According to a new study by researchers at Penn Medicine, ketamine, which is well-known as an anesthetic and is becoming increasingly popular as an antidepressant, dramatically reorganizes activity in the brain, almost as if a switch were turned on. The study, published in Nature Neuroscience, found that after administering ketamine, there were drastic changes in the patterns of neuronal activity in the cerebral cortex of animal models. Neurons that were usually active were silenced, while others that were usually inactive suddenly became active.

This ketamine-induced activity switch in key brain regions tied to depression may impact our understanding of ketamine’s treatment effects and future research in the field of neuropsychiatry.

“Our surprising results reveal two distinct populations of cortical neurons, one engaged in normal awake brain function, the other linked to the ketamine-induced brain state,” said the co-lead and co-senior author Joseph Cichon, MD, Ph.D., an assistant professor of Anesthesiology and Critical Care and Neuroscience in the Perelman School of Medicine at the University of Pennsylvania. “It’s possible that this new network induced by ketamine enables dreams, hypnosis, or some type of unconscious state. And if that is determined to be true, this could also signal that it is the place where ketamine’s therapeutic effects take place.”

In their new study, the researchers analyzed mouse behaviors before and after they were administered ketamine, comparing them to control mice who received placebo saline. One key observation was that those given ketamine, within minutes of injection, exhibited behavioral changes consistent with what is seen in humans on the drug, including reduced mobility, and impaired responses to sensory stimuli, which are collectively termed “dissociation.”

“We were hoping to pinpoint exactly what parts of the brain circuit ketamine affects when it’s administered so that we might open the door to better study of it and, down the road, more beneficial therapeutic use of it,” said co-lead and co-senior author Alex Proekt, MD, Ph.D., an associate professor of Anesthesiology and Critical Care at Penn.

Two-photon microscopy was used to image cortical brain tissue before and after ketamine treatment. By following individual neurons and their activity, they found that ketamine turned on silent cells and turned off previously active neurons.

The neuronal activity observed was traced to ketamine’s ability to block the activity of synaptic receptors — the junction between neurons — called NMDA receptors and ion channels called HCN channels. The researchers found that they could recreate ketamine’s effects without the medications by simply inhibiting these specific receptors and channels in the cortex. The scientists showed that ketamine weakens several sets of inhibitory cortical neurons that normally suppress other neurons. This allowed the normally quiet neurons, the ones usually being suppressed when ketamine wasn’t present, to become active.

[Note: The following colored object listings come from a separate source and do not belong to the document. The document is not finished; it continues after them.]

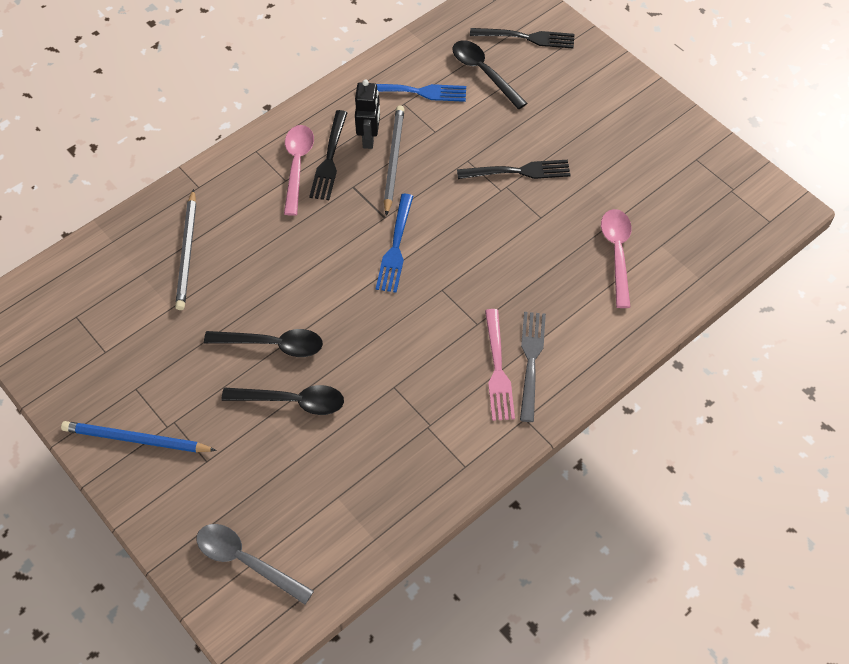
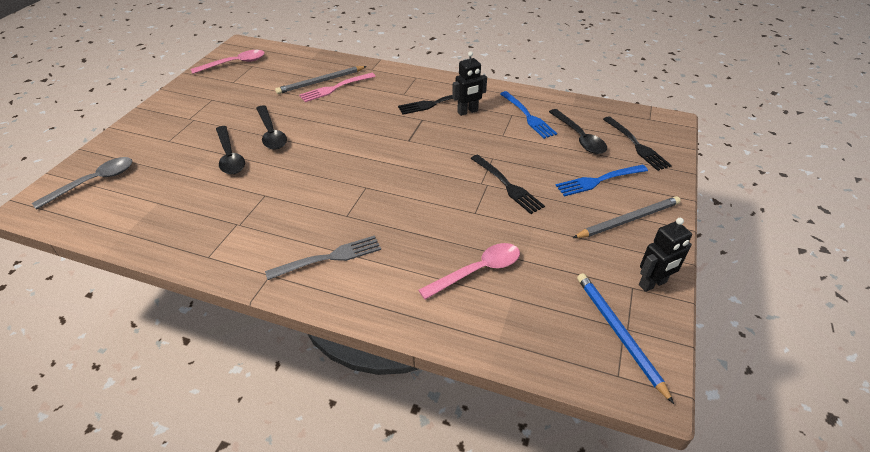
camera: 60 degrees right, 15 degrees down
(136, 439) = (175, 111): blue pencil -> blue pencil (618, 333)
(246, 561) = (94, 182): grey spoon -> grey spoon turned 45 degrees clockwise
(297, 166) = (418, 94): pink spoon -> pink spoon (234, 63)
(393, 160) = (460, 127): grey pencil -> grey pencil (628, 220)
(395, 247) = (387, 153): blue fork -> blue fork (599, 180)
(484, 73) = (579, 137): black spoon -> black spoon turned 135 degrees clockwise
(497, 369) = (310, 241): pink fork -> pink fork (335, 88)
(700, 144) = (652, 284): none -> black robot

The study showed that this dropout in inhibition was necessary for the activity switch in excitatory neurons — the neurons forming communication highways, and the main target of commonly prescribed antidepressant medications. More work will need to be undertaken to determine whether the ketamine-driven effects in excitatory and inhibitory neurons are the ones behind ketamine’s rapid antidepressant effects.

“While our study directly pertains to basic neuroscience, it does point at the greater potential of ketamine as a quick-acting antidepressant, among other applications,” said co-author Max Kelz, MD, Ph.D., a distinguished professor of Anesthesiology and vice chair of research in Anesthesiology and Critical Care. “Further research is needed to fully explore this, but the neuronal switch we found also underlies dissociated, hallucinatory states caused by some psychiatric illnesses.”